I'm a fairly new skier and am looking to purchase a set of skis with your help. I having recently come back from a trip to a nearby mountain where I confirmed that I really do enjoy skiing tremendously, and my instructor is very happy with the progress that I've made. He and I would both like me to get in as much practice as I can before the year ends so I can solidify what we worked on and continue to progress. I spent a great deal of time roller-blading in my childhood and early teenage years, which helped me pick up skiing. I have also been fortunate to have taken 5 private lessons with a truly wonderful instructor so far in my short skiing career. I am planning on visiting Heino's Bootfitting in Pequannock NJ to be properly fitted for boots. Now that I've taken care of investing in proper boots and lessons (which I will continue in the future), I felt I should invest in my first set of skis, and would appreciate any suggestions and advice you all could offer.
Where in the world are you skiing?
The northeast almost exclusively for some time. This is my second year skiing, and I have only gone to the Catskills, and expect this to continue for the foreseeable future. I am located in NYC, and am hoping to make a few day trips on weekends to the smaller mountains that are nearby (e.g., Mount Peter, Tuxedo Ridge, Campgaw, Thunder Ridge), and if time permits, trips to the mountains in the Catskills if I get a chance. At most, I might make a several day midweek trip to Killington or Stowe if I am fortunate in March, but my expectation is to be skiing at the small mountains near NYC and Belleayre/Hunter/Wyndham/Butternut (in MA) if I get lucky. Thus, my focus is on acquiring skis that are appropriate for this environment.
I would love to eventually go ski out west in Utah or Wyoming or Colorado or California, and might make a trip as soon as next year with a close friend, but would be happy with renting equipment that is better suited for the snow out west during that trip, and buying equipment that is better suited for northeastern skiing.
What kinds of terrain do you prefer (groomed runs, moguls, race course, park'n'pipe, trees, steeps, backcountry/sidecountry)
I'm really only interested in skiing groomed runs. My day job provides me with more excitement than I would like, and I find my time skiing to be a chance to step back and relax and enjoy the beauty of nature. I'm an extremely cautious person by nature and don't anticipate myself ever having an interest in Park, Trees, Racing, Moguls, or anything outside of official boundaries. If I'm ever able to ski a double black diamond, I will be thrilled, but if I stay on blues or blacks, I won't be disappointed by any stretch.
How many days a year do you ski?
This year I anticipate up to 10 more days of skiing. In a typical year in the future I would like to get 10-20 days annually. I routinely work weekends and holidays right now, but this will change starting next year, which should make it easier to ski more frequently.
How advanced are you as a skier?
Based on http://skiing.about.com/od/downhillskiing/a/abilitylevels.htm, I am a level 6.

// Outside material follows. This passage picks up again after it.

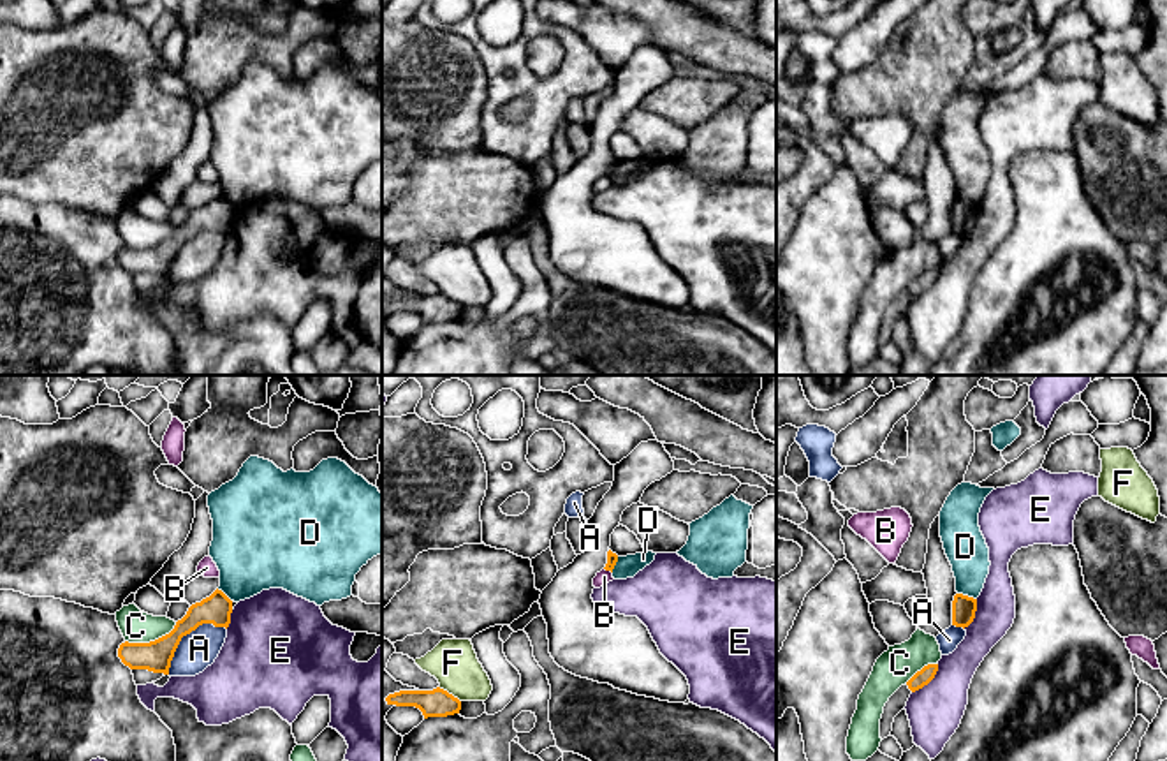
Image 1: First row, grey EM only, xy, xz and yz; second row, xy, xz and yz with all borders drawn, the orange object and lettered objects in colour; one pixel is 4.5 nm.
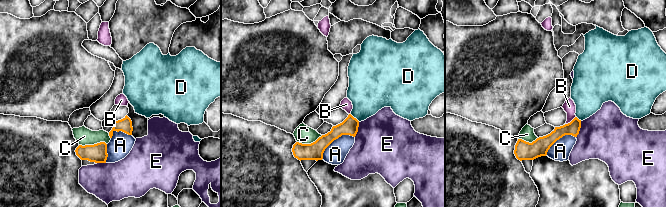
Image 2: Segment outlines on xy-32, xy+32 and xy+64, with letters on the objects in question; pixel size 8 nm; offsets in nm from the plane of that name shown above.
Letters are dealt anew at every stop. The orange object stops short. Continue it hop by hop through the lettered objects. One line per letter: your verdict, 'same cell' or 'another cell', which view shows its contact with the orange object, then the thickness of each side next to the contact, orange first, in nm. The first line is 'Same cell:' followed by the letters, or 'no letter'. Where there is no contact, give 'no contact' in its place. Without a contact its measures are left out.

Level Six skiers confidently make parallel turns on blue runs but do not ski many advanced trails. Level Six skiers use their poles to time turns. A Level Six skier is interested in learning to ski better on more challenging terrain."
Based on Aspen's website, this describes me best:
"I am skiing mostly parallel in a couple different size and shape turns, I am beginning to use my poles and can hockey stop in both directions", although I do not feel extremely confident with my hockey stops.
Based on Whistler-Blackcomb, I am an intermediate:
"Level 4: Intermediate
Able to ski parallel turns with pole plant. Can ski most blue runs, more advanced blues remain a challenge. Would like to explore more varied terrain"
What's your height and weight?
I am 5'5 (165 cm) and 160 pounds (72.6 kg), which I expect to drop to about 150 pounds (68 kg) gradually.
During my latest trip, I used rental skis from Rossignol, specifically the Rossignol Experience RTL in 150 cm length, with a sidecut of 123-78-112. I enjoyed using them, but regret not trying a longer sized ski. I have done some research on the rest of the Rossignol Experience line and am trying to decide between the Experience 74 (156 or 166 cm), Experience 76 (156 or 166 cm), Experience 78 (166 cm), and Experience 83 (168 cm) (the lengths in parentheses are what Rossignol recommends on their website for my weight). Again, this ski purchase is specifically for northeastern skiing with a focus on leisurely skiing on groomed runs. I would rate myself as Intermediate at present, but would love to advance to Advanced or Expert over time. I would appreciate any specific recommendations regarding these skis, any alternatives, or any general information you wish you had known at this stage in your careers. Thanks a lot!